Megamolgophis Temporal range: 305–290 Ma PreꞒ Ꞓ O S D C P T J K Pg N

Scientific classification
- Domain: Eukaryota
- Kingdom: Animalia
- Phylum: Chordata
- Order: †Lysorophia
- Genus: †Megamolgophis Romer, 1952
- Type species: Megamolgophis agostini Romer, 1952

= Megamolgophis =

Extinct genus of tetrapods

Megamolgophis is an extinct genus of eel-like tetrapod, possibly belonging to the group Lysorophia. Fossils from this genus have been found in the Allegheny mountains of the eastern United States. The genus is endemic to geological formations of this area, such as the Greene and Washington formations of the Early Permian Dunkard Group, as well as the Pennsylvanian (Late Carboniferous) Conemaugh Group.

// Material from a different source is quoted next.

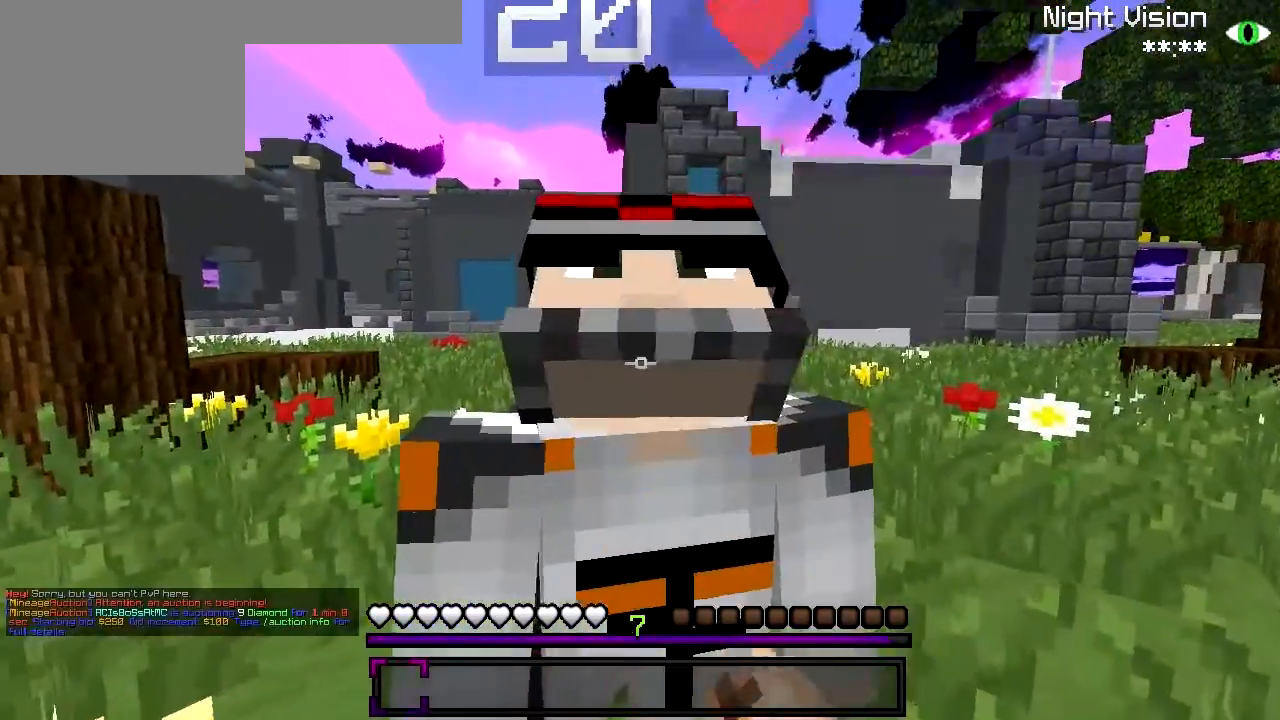
{"keys": ["s"], "events": [[17, "s", "down"]]}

If correctly assigned to Lysorophia, members of Megamolgophis would not only be the largest known lysorophians, but also some of the largest lepospondyls in general. In 1952, Alfred Romer suggested that the holotype may have been 1.3 meters (four feet) in length, similar to the length of an average black snake. However, based on the length of the specimen's ribs, Romer also considered it likely that it was much wider and therefore much heavier in life than a black snake, instead being proportionally similar to an eastern diamondback rattlesnake. It is uncertain whether this genus legitimately belongs to Lysorophia, as referred skull material shows notable differences with lysorophian skulls.